Copy each line of the following material that has the string "none".

───── Provided information ─────

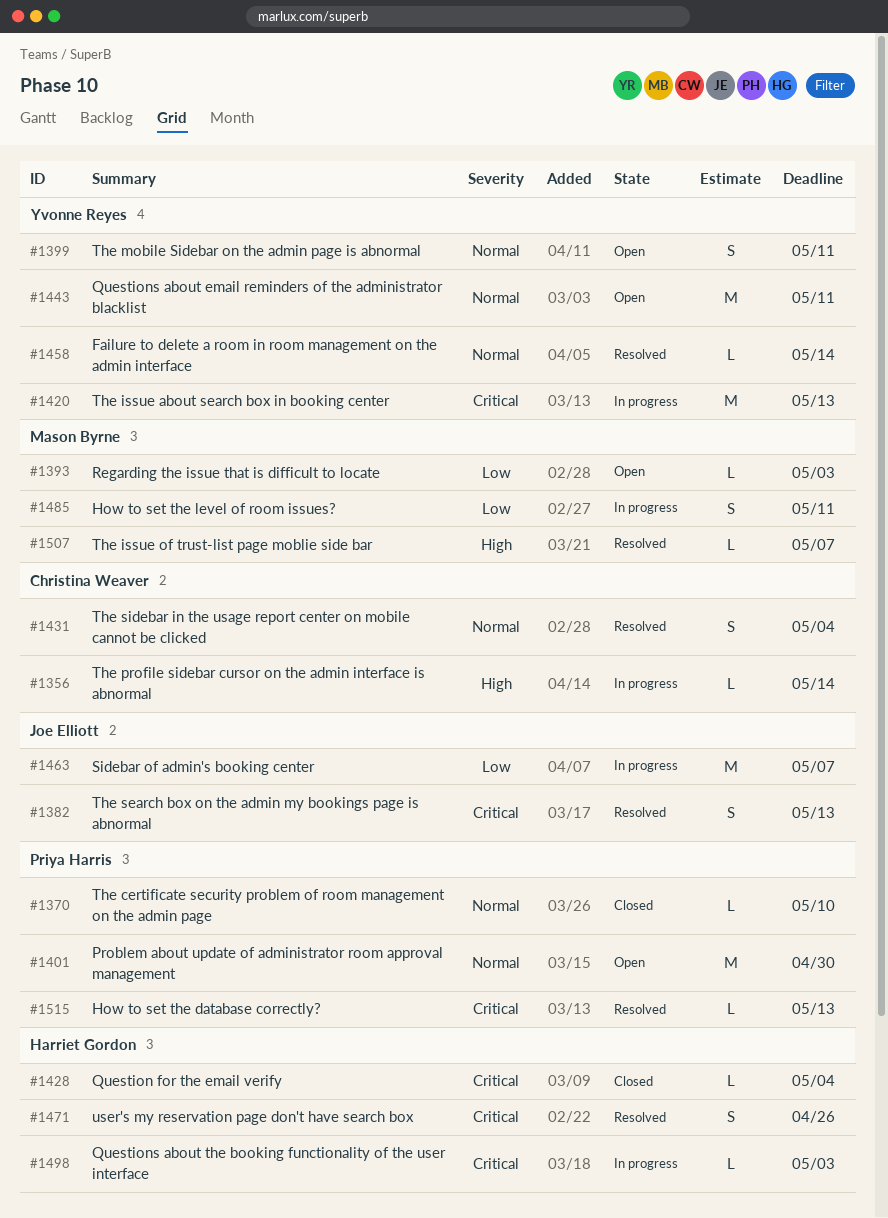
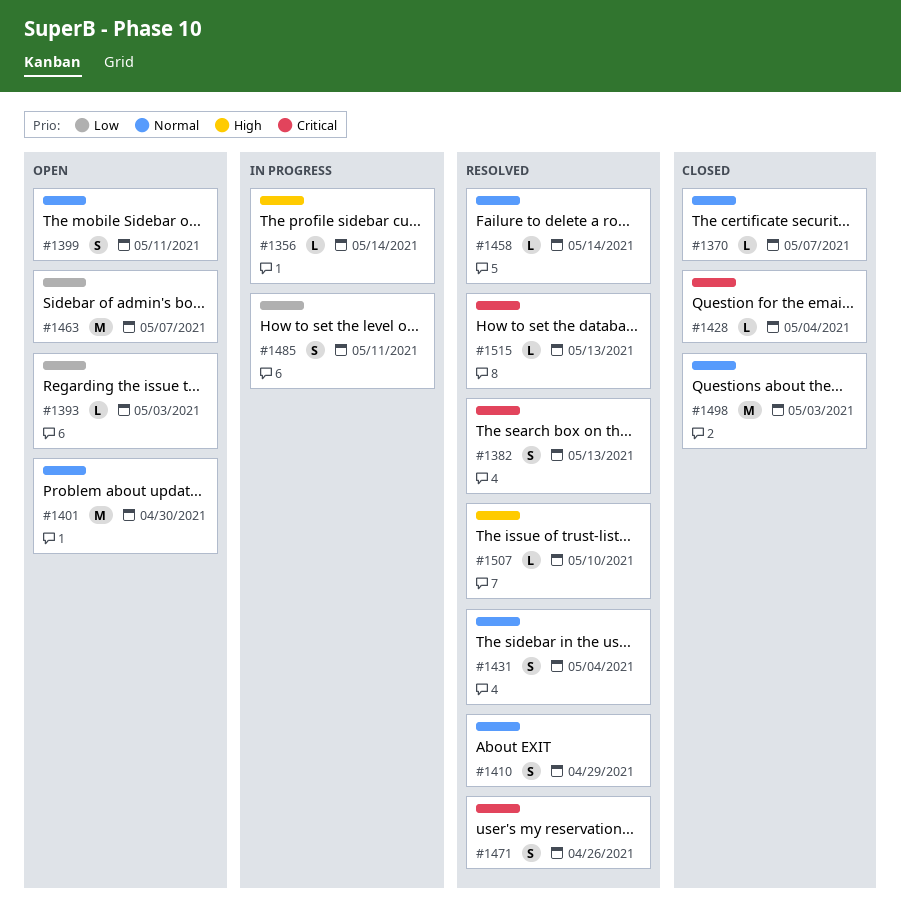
#1370, due: May 10 -> May 7
#1410: none -> present
#1420: present -> none
#1443: present -> none
#1463, status: In progress -> Open
#1498, status: In progress -> Closed
#1498, priority: Critical -> Normal
#1498, estimate: L -> M
#1507, due: May 7 -> May 10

─────

## Exercise solution
#1410: none -> present
#1420: present -> none
#1443: present -> none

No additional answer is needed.